Set down, without any alteration, the lines of the listing below from the line containing "premium αλλά upper mainstream" through the line containing "Οδική βοήθεια", both lines included.

--- INPUT DATA Enclosed Below ---

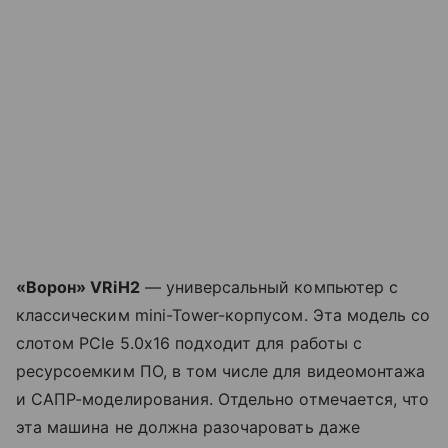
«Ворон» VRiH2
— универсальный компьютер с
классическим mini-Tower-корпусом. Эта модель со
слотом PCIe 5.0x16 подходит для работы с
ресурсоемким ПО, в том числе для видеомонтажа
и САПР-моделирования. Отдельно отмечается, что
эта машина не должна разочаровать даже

--- End of Enclosed INPUT DATA ---
--- INPUT DATA Enclosed Below ---

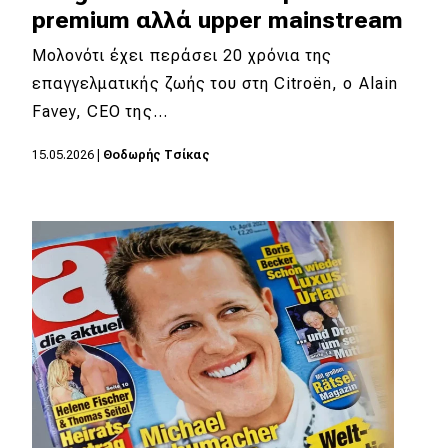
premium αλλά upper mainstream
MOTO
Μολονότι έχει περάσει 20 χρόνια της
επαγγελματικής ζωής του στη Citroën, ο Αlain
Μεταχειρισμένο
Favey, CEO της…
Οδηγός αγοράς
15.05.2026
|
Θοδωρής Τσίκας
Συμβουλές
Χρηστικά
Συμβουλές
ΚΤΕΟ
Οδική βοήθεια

--- End of Enclosed INPUT DATA ---

§ TASK RESULT:
premium αλλά upper mainstream
MOTO
Μολονότι έχει περάσει 20 χρόνια της
επαγγελματικής ζωής του στη Citroën, ο Αlain
Μεταχειρισμένο
Favey, CEO της…
Οδηγός αγοράς
15.05.2026
|
Θοδωρής Τσίκας
Συμβουλές
Χρηστικά
Συμβουλές
ΚΤΕΟ
Οδική βοήθεια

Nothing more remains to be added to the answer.